I do realize that this isn't exactly a nationwide trend, though.
It doesn't have to be a nationwide trend. OP is in CA.

The law is vague and it is unclear what rights can be allowed, but it seems likely that OP can establish de facto parent status in CA. Only a local attorney who knows the judge and the local climate can tell him what that might entitle him to (if anything). Based on what I've read, the BEST he can hope for is some visitation. I don't see custody as being likely.
 

LdiJ

Senior Member
What is the name of your state (only U.S. law)? CA

My daughter is 2 1/2 years old. Her bio father passed away before she was born.

When she was 6 months old, I met my stbx boyfriend and he has raised my daughter as if she were his own.

Now I am getting ready to leave him and take my daughter back to my home town (within the state) but he is telling me that if I do, he is filing for custody.
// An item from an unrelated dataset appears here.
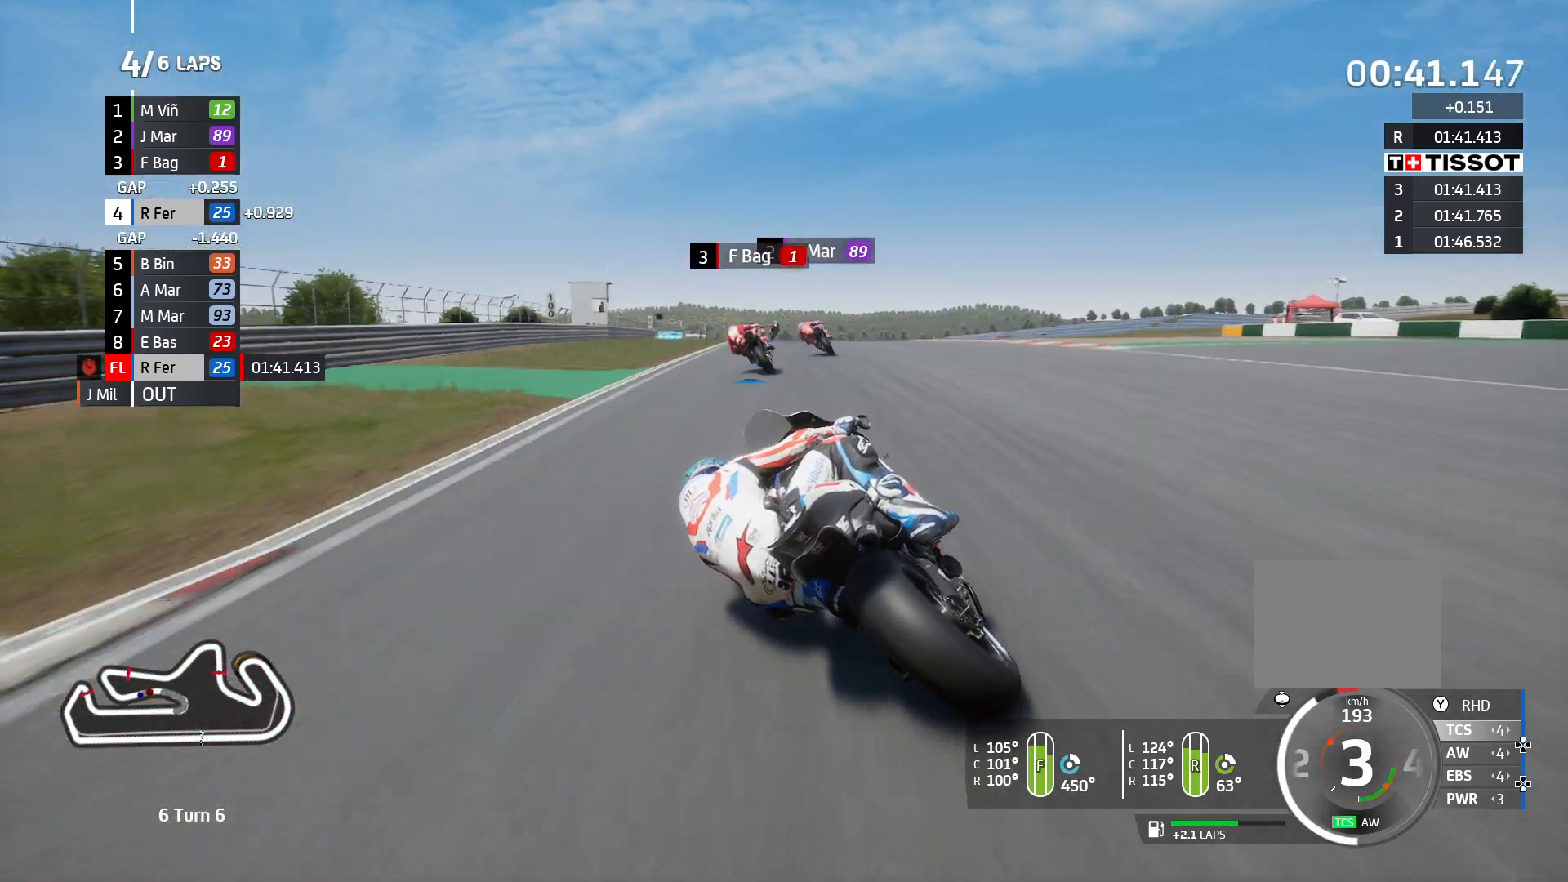
{"buttons": ["R2"], "left_stick": "left", "right_stick": "center", "events": []}
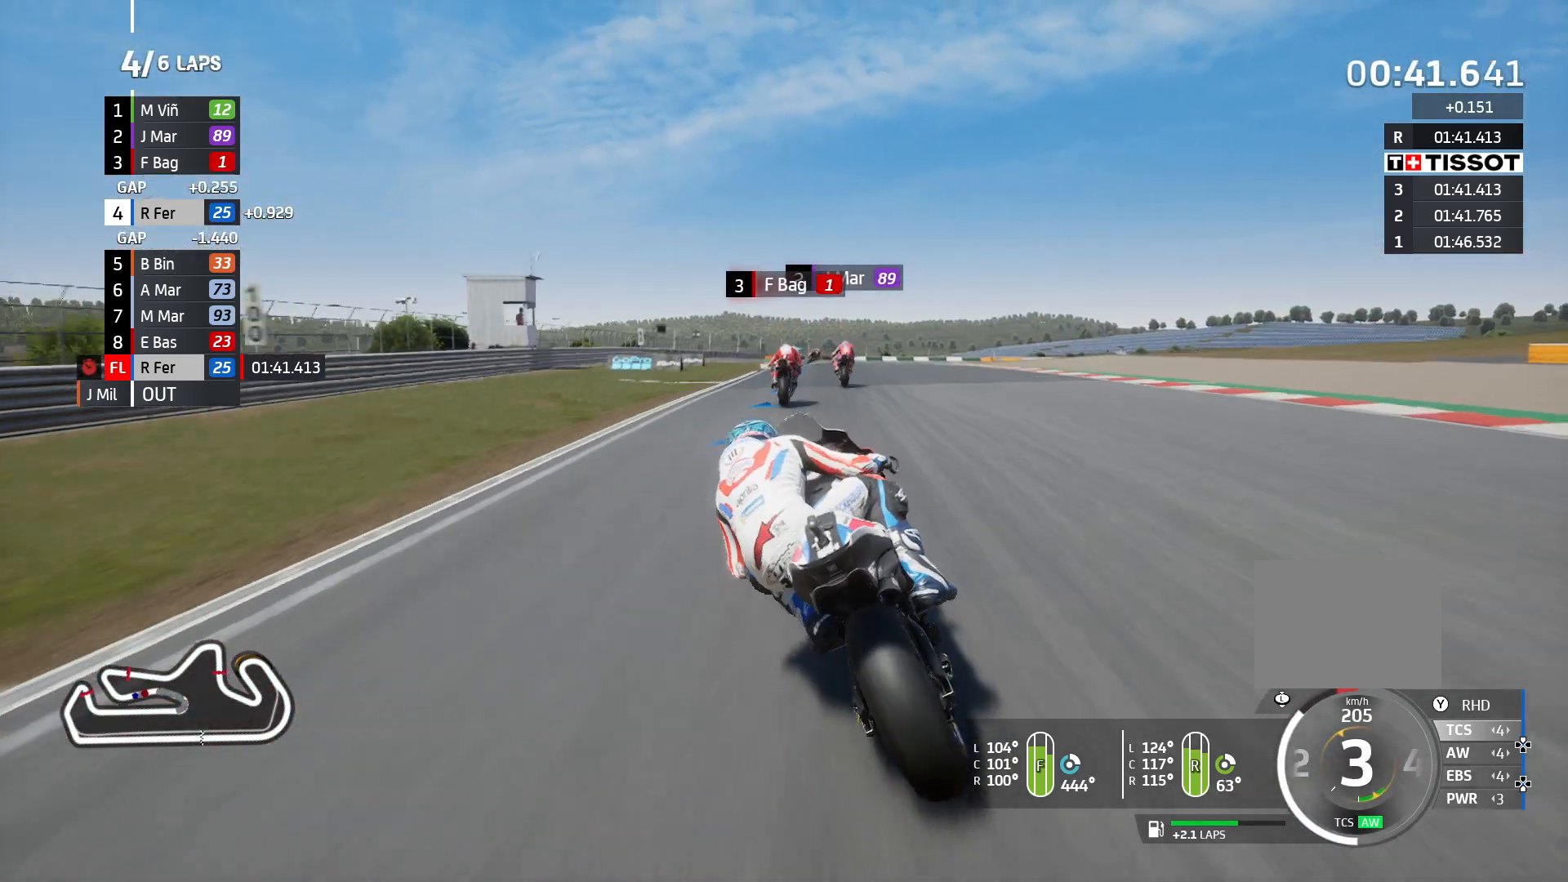
{"buttons": ["R2"], "left_stick": "center", "right_stick": "center", "events": [[117, "left_stick", "center"]]}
His premise is that because he has been acting father to my girl for a little over two years, that the court will rule it in my daughter's best interests to grant stbx boyfriend joint custody even though he is not related to her by either blood or marriage.

Is this so?? I have been trying to research this all night and I can't find anything to prove or deny his threat. The closest thing I can see is that it really depends on the judge, their mood that day and how much they like you, as to whether or not this legal stranger to my child will have say in her life.

What should I do to protect myself?
I am quoting you again so that some of the posters can be reminded that its the mother posting here.

I honestly do not believe that you have anything to worry about. However, one thing that you can do is once you move, don't give him any contact information. There is absolutely nothing illegal about that and it will make it very difficult for him to serve you with anything.

I also think that he is making empty threats.